*Goal of the exercise:* Give back the data exactly, with no images.

————————

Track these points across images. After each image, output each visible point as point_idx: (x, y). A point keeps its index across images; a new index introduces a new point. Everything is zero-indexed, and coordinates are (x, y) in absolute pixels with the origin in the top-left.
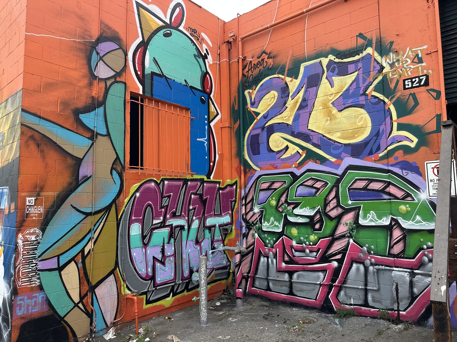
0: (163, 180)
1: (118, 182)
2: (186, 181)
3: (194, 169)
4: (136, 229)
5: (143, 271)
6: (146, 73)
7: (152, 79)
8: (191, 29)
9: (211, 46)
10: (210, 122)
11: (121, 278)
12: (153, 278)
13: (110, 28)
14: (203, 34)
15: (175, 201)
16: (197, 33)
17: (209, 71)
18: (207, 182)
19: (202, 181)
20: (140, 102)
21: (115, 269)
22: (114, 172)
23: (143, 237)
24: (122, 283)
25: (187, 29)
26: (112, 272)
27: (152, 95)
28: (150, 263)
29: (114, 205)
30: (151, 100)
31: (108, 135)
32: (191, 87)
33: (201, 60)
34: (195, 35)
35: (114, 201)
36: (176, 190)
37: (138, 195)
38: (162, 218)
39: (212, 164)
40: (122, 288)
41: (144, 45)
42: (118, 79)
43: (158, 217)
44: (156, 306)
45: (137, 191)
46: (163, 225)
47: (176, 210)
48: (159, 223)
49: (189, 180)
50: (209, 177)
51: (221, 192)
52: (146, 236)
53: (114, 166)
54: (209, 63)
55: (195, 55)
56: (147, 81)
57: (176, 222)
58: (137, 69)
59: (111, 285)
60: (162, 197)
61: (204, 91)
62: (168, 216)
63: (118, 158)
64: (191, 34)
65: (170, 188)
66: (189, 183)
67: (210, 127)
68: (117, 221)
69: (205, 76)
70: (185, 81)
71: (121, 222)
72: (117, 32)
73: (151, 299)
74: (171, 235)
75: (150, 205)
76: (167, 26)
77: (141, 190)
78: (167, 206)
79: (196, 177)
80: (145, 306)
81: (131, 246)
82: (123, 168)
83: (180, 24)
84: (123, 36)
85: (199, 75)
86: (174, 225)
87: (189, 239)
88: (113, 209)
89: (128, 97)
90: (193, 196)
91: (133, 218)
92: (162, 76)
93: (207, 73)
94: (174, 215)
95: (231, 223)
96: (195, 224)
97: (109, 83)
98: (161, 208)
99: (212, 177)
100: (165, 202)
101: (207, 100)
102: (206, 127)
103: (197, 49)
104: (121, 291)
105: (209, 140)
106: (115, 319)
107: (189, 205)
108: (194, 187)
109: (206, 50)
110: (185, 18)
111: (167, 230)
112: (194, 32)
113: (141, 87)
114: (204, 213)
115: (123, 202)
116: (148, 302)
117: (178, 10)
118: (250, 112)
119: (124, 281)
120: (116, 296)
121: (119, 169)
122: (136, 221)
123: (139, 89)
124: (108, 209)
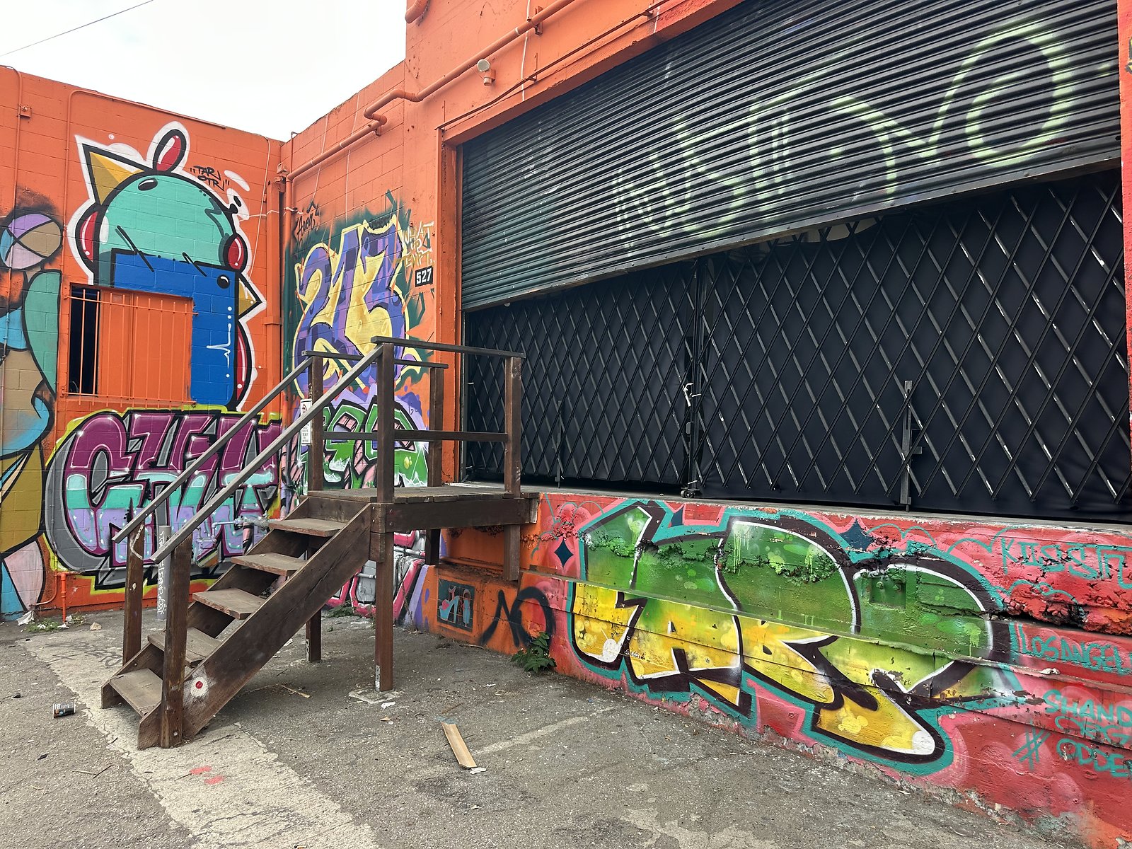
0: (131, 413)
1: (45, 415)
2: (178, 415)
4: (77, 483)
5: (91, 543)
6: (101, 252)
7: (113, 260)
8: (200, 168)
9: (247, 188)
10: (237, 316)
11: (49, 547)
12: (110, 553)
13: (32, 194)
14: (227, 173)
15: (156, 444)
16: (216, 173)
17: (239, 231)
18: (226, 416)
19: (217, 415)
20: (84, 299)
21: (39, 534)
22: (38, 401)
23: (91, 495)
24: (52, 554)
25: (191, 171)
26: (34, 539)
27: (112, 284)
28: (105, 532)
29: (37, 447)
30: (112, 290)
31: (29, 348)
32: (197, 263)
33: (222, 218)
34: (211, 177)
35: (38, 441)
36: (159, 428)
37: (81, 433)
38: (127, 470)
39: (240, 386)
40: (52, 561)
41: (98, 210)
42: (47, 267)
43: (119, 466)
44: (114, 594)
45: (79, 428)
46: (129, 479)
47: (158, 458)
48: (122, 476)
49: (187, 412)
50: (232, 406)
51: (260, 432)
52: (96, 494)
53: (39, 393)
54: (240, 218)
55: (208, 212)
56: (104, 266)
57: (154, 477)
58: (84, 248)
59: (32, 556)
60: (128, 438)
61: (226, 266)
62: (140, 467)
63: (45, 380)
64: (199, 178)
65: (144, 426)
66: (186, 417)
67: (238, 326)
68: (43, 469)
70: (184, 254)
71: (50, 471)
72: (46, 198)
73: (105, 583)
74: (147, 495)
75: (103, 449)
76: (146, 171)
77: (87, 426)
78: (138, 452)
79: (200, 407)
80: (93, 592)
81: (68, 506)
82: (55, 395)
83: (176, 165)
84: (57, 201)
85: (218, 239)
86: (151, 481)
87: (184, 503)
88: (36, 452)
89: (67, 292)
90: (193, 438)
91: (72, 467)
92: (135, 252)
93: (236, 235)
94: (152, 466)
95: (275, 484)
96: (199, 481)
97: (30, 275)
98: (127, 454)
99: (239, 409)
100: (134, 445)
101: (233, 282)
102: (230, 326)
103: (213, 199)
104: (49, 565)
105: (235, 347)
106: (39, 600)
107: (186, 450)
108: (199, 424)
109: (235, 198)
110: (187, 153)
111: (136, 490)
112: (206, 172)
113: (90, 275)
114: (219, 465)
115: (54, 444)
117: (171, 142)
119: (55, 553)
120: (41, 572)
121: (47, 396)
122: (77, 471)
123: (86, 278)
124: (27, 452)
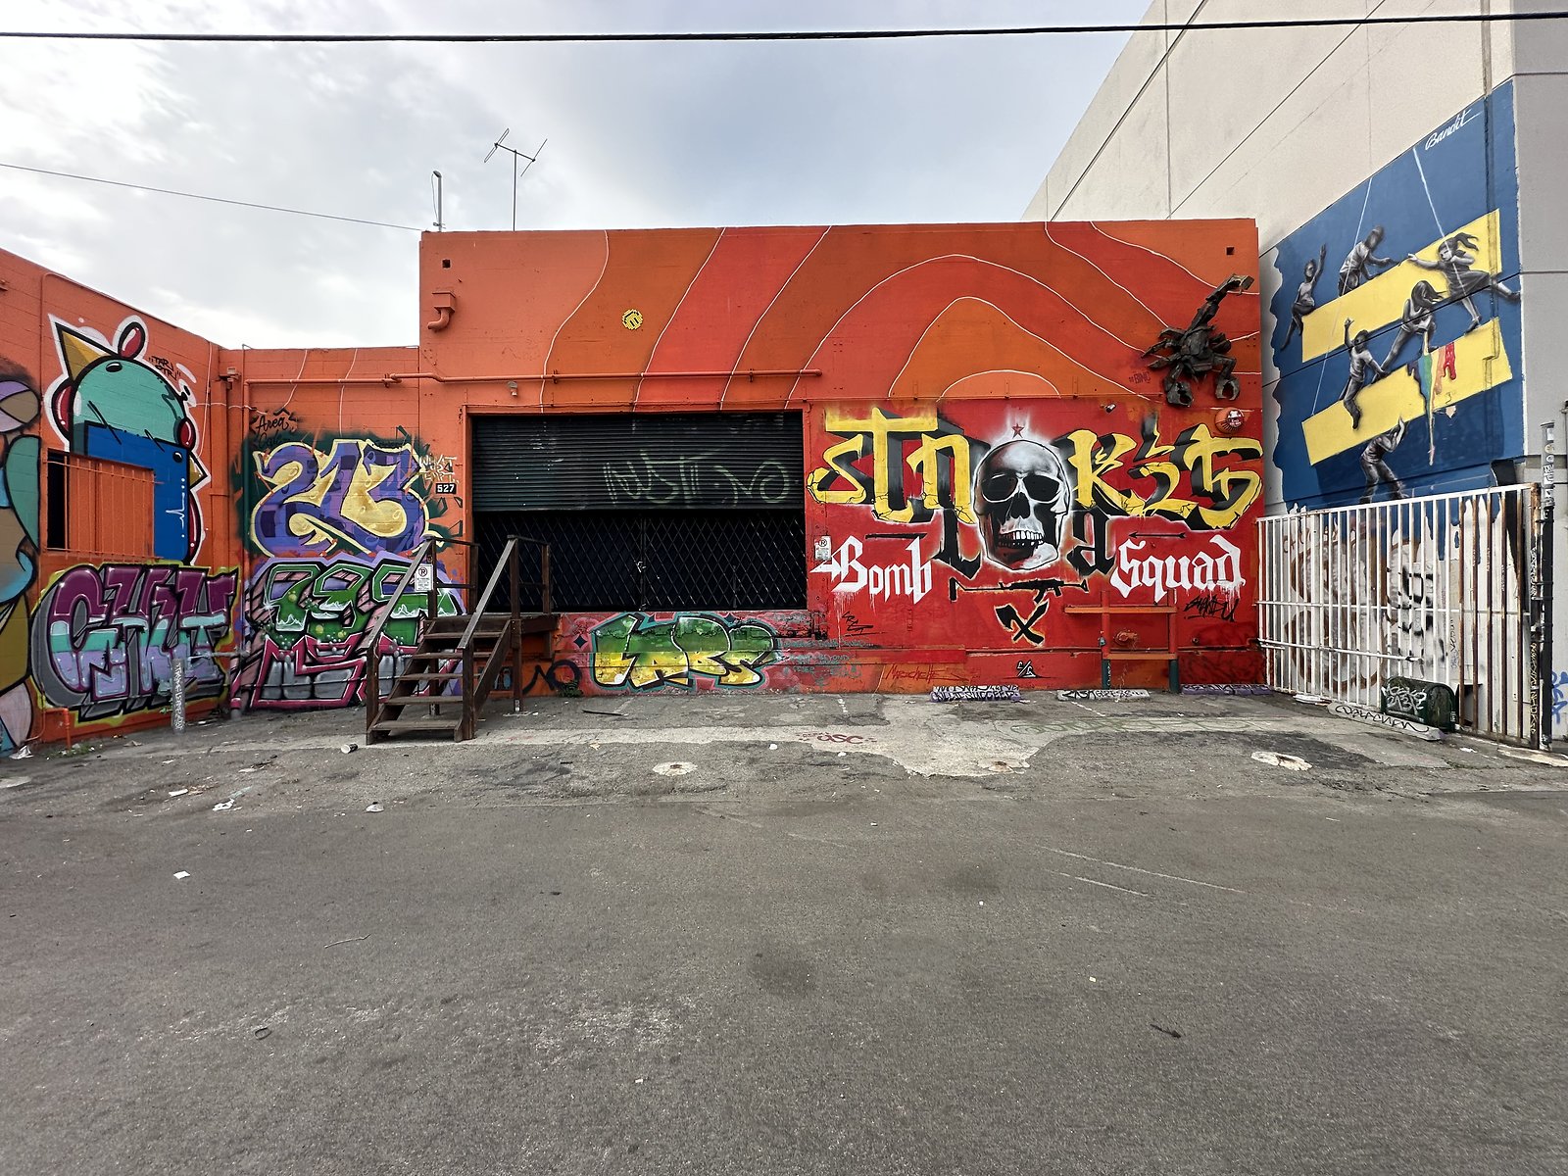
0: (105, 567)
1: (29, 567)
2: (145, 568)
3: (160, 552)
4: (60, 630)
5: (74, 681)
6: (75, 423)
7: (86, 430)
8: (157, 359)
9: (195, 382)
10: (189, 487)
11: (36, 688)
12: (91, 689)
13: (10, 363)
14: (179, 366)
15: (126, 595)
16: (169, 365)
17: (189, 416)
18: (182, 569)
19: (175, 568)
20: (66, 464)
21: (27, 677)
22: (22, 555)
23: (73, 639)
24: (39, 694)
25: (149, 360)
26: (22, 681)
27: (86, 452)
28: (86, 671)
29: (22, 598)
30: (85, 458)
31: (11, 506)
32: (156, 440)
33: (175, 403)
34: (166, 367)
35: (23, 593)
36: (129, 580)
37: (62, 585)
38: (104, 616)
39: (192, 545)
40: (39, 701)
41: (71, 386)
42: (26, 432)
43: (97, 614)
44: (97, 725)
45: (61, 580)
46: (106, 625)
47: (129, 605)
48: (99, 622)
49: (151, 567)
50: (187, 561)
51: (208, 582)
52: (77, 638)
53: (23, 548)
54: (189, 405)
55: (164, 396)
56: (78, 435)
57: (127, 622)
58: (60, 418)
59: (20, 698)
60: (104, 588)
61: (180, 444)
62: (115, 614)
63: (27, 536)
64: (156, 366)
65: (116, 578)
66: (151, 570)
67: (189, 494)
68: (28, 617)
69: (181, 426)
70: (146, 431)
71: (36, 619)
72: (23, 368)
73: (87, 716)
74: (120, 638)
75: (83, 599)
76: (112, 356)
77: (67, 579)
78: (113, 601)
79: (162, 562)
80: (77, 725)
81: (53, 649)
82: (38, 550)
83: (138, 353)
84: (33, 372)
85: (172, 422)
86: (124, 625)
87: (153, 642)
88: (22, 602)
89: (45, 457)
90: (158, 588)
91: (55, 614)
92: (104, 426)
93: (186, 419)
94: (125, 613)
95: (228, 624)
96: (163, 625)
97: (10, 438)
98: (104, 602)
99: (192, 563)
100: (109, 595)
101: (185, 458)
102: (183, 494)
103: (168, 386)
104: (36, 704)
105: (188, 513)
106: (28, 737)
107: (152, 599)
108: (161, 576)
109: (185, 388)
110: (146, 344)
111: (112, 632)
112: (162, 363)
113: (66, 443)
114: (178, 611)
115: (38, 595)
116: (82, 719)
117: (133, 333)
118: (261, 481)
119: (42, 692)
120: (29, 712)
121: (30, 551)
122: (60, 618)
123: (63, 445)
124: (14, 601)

————————

*Result for this exercise:*
Track these points across images. After each image, output each visible point as point_idx: (x, y). A point keeps its index across images; a new index introduces a new point. Everything is zero-indexed, and coordinates are (x, y) in absolute pixels with the origin in the top-left.
0: (163, 180)
1: (118, 182)
2: (186, 181)
3: (194, 169)
4: (136, 229)
5: (143, 271)
6: (146, 73)
7: (152, 79)
8: (191, 29)
9: (211, 46)
10: (210, 122)
11: (121, 278)
12: (153, 278)
13: (110, 28)
14: (203, 34)
15: (175, 201)
16: (197, 33)
17: (209, 71)
18: (207, 182)
19: (202, 181)
20: (140, 102)
21: (115, 269)
22: (114, 172)
23: (143, 237)
24: (122, 283)
25: (187, 29)
26: (112, 272)
27: (152, 95)
28: (150, 263)
29: (114, 205)
30: (151, 100)
31: (108, 135)
32: (191, 87)
33: (201, 60)
34: (195, 35)
35: (114, 201)
36: (176, 190)
37: (138, 195)
38: (162, 218)
39: (212, 164)
40: (122, 288)
41: (144, 45)
42: (118, 79)
43: (158, 217)
44: (156, 306)
45: (137, 191)
46: (163, 225)
47: (176, 210)
48: (159, 223)
49: (189, 180)
50: (209, 177)
51: (221, 192)
52: (146, 236)
53: (114, 166)
54: (209, 63)
55: (195, 55)
56: (147, 81)
57: (176, 222)
58: (137, 69)
59: (111, 285)
60: (162, 197)
61: (204, 91)
62: (168, 216)
63: (118, 158)
64: (191, 34)
65: (170, 188)
66: (189, 183)
67: (210, 127)
68: (117, 221)
69: (205, 76)
70: (185, 81)
71: (121, 222)
72: (117, 32)
73: (151, 299)
74: (171, 235)
75: (150, 205)
76: (167, 26)
77: (141, 190)
78: (167, 206)
79: (196, 177)
80: (145, 306)
81: (131, 246)
82: (123, 168)
83: (180, 24)
84: (123, 36)
85: (199, 75)
86: (174, 225)
87: (189, 239)
88: (113, 209)
89: (128, 97)
90: (193, 196)
91: (133, 218)
92: (162, 76)
93: (207, 73)
94: (174, 215)
95: (231, 223)
96: (195, 224)
97: (109, 83)
98: (161, 208)
99: (212, 177)
100: (165, 202)
101: (207, 100)
102: (206, 127)
103: (197, 49)
104: (121, 291)
105: (209, 140)
106: (115, 319)
107: (189, 205)
108: (194, 187)
109: (206, 50)
110: (185, 18)
111: (167, 230)
112: (194, 32)
113: (141, 87)
114: (204, 213)
115: (123, 202)
116: (148, 302)
117: (178, 10)
118: (250, 112)
119: (124, 281)
120: (116, 296)
121: (119, 169)
122: (136, 221)
123: (139, 89)
124: (108, 209)
0: (131, 413)
1: (45, 415)
2: (178, 415)
4: (77, 483)
5: (91, 543)
6: (101, 252)
7: (113, 260)
8: (200, 168)
9: (247, 188)
10: (237, 316)
11: (49, 547)
12: (110, 553)
13: (32, 194)
14: (227, 173)
15: (156, 444)
16: (216, 173)
17: (239, 231)
18: (226, 416)
19: (217, 415)
20: (84, 299)
21: (39, 534)
22: (38, 401)
23: (91, 495)
24: (52, 554)
25: (191, 171)
26: (34, 539)
27: (112, 284)
28: (105, 532)
29: (37, 447)
30: (112, 290)
31: (29, 348)
32: (197, 263)
33: (222, 218)
34: (211, 177)
35: (38, 441)
36: (159, 428)
37: (81, 433)
38: (127, 470)
39: (240, 386)
40: (52, 561)
41: (98, 210)
42: (47, 267)
43: (119, 466)
44: (114, 594)
45: (79, 428)
46: (129, 479)
47: (158, 458)
48: (122, 476)
49: (187, 412)
50: (232, 406)
51: (260, 432)
52: (96, 494)
53: (39, 393)
54: (240, 218)
55: (208, 212)
56: (104, 266)
57: (154, 477)
58: (84, 248)
59: (32, 556)
60: (128, 438)
61: (226, 266)
62: (140, 467)
63: (45, 380)
64: (199, 178)
65: (144, 426)
66: (186, 417)
67: (238, 326)
68: (43, 469)
70: (184, 254)
71: (50, 471)
72: (46, 198)
73: (105, 583)
74: (147, 495)
75: (103, 449)
76: (146, 171)
77: (87, 426)
78: (138, 452)
79: (200, 407)
80: (93, 592)
81: (68, 506)
82: (55, 395)
83: (176, 165)
84: (57, 201)
85: (218, 239)
86: (151, 481)
87: (184, 503)
88: (36, 452)
89: (67, 292)
90: (193, 438)
91: (72, 467)
92: (135, 252)
93: (236, 235)
94: (152, 466)
95: (275, 484)
96: (199, 481)
97: (30, 275)
98: (127, 454)
99: (239, 409)
100: (134, 445)
101: (233, 282)
102: (230, 326)
103: (213, 199)
104: (49, 565)
105: (235, 347)
106: (39, 600)
107: (186, 450)
108: (199, 424)
109: (235, 198)
110: (187, 153)
111: (136, 490)
112: (206, 172)
113: (90, 275)
114: (219, 465)
115: (54, 444)
117: (171, 142)
119: (55, 553)
120: (41, 572)
121: (47, 396)
122: (77, 471)
123: (86, 278)
124: (27, 452)
0: (105, 567)
1: (29, 567)
2: (145, 568)
3: (160, 552)
4: (60, 630)
5: (74, 681)
6: (75, 423)
7: (86, 430)
8: (157, 359)
9: (195, 382)
10: (189, 487)
11: (36, 688)
12: (91, 689)
13: (10, 363)
14: (179, 366)
15: (126, 595)
16: (169, 365)
17: (189, 416)
18: (182, 569)
19: (175, 568)
20: (66, 464)
21: (27, 677)
22: (22, 555)
23: (73, 639)
24: (39, 694)
25: (149, 360)
26: (22, 681)
27: (86, 452)
28: (86, 671)
29: (22, 598)
30: (85, 458)
31: (11, 506)
32: (156, 440)
33: (175, 403)
34: (166, 367)
35: (23, 593)
36: (129, 580)
37: (62, 585)
38: (104, 616)
39: (192, 545)
40: (39, 701)
41: (71, 386)
42: (26, 432)
43: (97, 614)
44: (97, 725)
45: (61, 580)
46: (106, 625)
47: (129, 605)
48: (99, 622)
49: (151, 567)
50: (187, 561)
51: (208, 582)
52: (77, 638)
53: (23, 548)
54: (189, 405)
55: (164, 396)
56: (78, 435)
57: (127, 622)
58: (60, 418)
59: (20, 698)
60: (104, 588)
61: (180, 444)
62: (115, 614)
63: (27, 536)
64: (156, 366)
65: (116, 578)
66: (151, 570)
67: (189, 494)
68: (28, 617)
69: (181, 426)
70: (146, 431)
71: (36, 619)
72: (23, 368)
73: (87, 716)
74: (120, 638)
75: (83, 599)
76: (112, 356)
77: (67, 579)
78: (113, 601)
79: (162, 562)
80: (77, 725)
81: (53, 649)
82: (38, 550)
83: (138, 353)
84: (33, 372)
85: (172, 422)
86: (124, 625)
87: (153, 642)
88: (22, 602)
89: (45, 457)
90: (158, 588)
91: (55, 614)
92: (104, 426)
93: (186, 419)
94: (125, 613)
95: (228, 624)
96: (163, 625)
97: (10, 438)
98: (104, 602)
99: (192, 563)
100: (109, 595)
101: (185, 458)
102: (183, 494)
103: (168, 386)
104: (36, 704)
105: (188, 513)
106: (28, 737)
107: (152, 599)
108: (161, 576)
109: (185, 388)
110: (146, 344)
111: (112, 632)
112: (162, 363)
113: (66, 443)
114: (178, 611)
115: (38, 595)
116: (82, 719)
117: (133, 333)
118: (261, 481)
119: (42, 692)
120: (29, 712)
121: (30, 551)
122: (60, 618)
123: (63, 445)
124: (14, 601)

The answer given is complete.